Presently, the determination of the breast malignancies is performed with biopsy. Unfortunately, this examination is invasive and then, there is great interest in alternative, non-invasive and cheaper methods to derive the same information directly from the radiologic images. Another important observation of automated systems for radiomics analysis is that these are not affected by factors such as breast density or background parenchymal enhancement (BPE), which may be limiting breast lesions differentiation. Consequently, these systems also preserve their reliability in more complex breast investigations. Therefore, also that textural analyses is again little used in clinical routine practice; in this context, the radiomics analysis of tumor textural features extracted from CEM images represent an important robust tool for breast tumor characterization.

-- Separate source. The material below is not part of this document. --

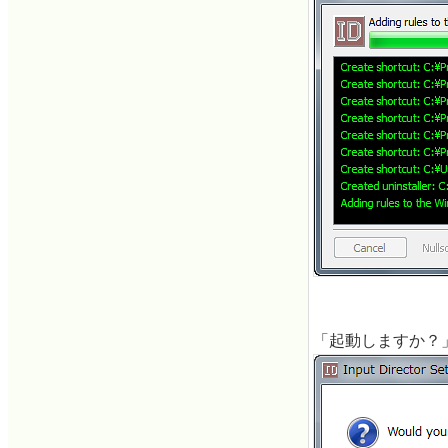
「起動しますか？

The small cohort of studied patients represents an initial finding to validate by increasing the sample size of the study in the future. The segmentation of the ROIs slice by slice was manual, and this can be time-consuming, can be operator variable, can be difficult in the segmentation of multicentric lesions or in cases of background parenchymal enhancement. In this study is not reported a comparison of accuracy in the breast lesions detection of CEM respect to FFDM. The future endpoint is to include in the analysis an automatic segmentation of the lesions. The radiomics analysis did not consider tumor histological differences, while the integration of texture metrics combined with histopathology results may provide other important prognostic information for the classification of malignant breast lesions both in early and late phase. This could improve the performance in the classification problem and allow classifying breast lesions according grading and histotype. We did not evaluate the possible impact on texture values considering the different impact of the “void sign” after VAAB vs. post FNAC. This could be evaluated in a future study.
In conclusion, multivariate analyses using pattern recognition approaches optimized by adaptive synthetic sampling and feature selection operations obtained the best results to separate benign and malignant lesions. Overall, textural features extracted from CC view images, showed the best performance. However, the best results (ACC = 0.87; AUC = 0.90) were reached by considering all textural features extracted from dual-energy CEM images, using an SVM trained with balanced data. These findings represented a preliminary experience that should be validate with a larger sample size including patients by different centers.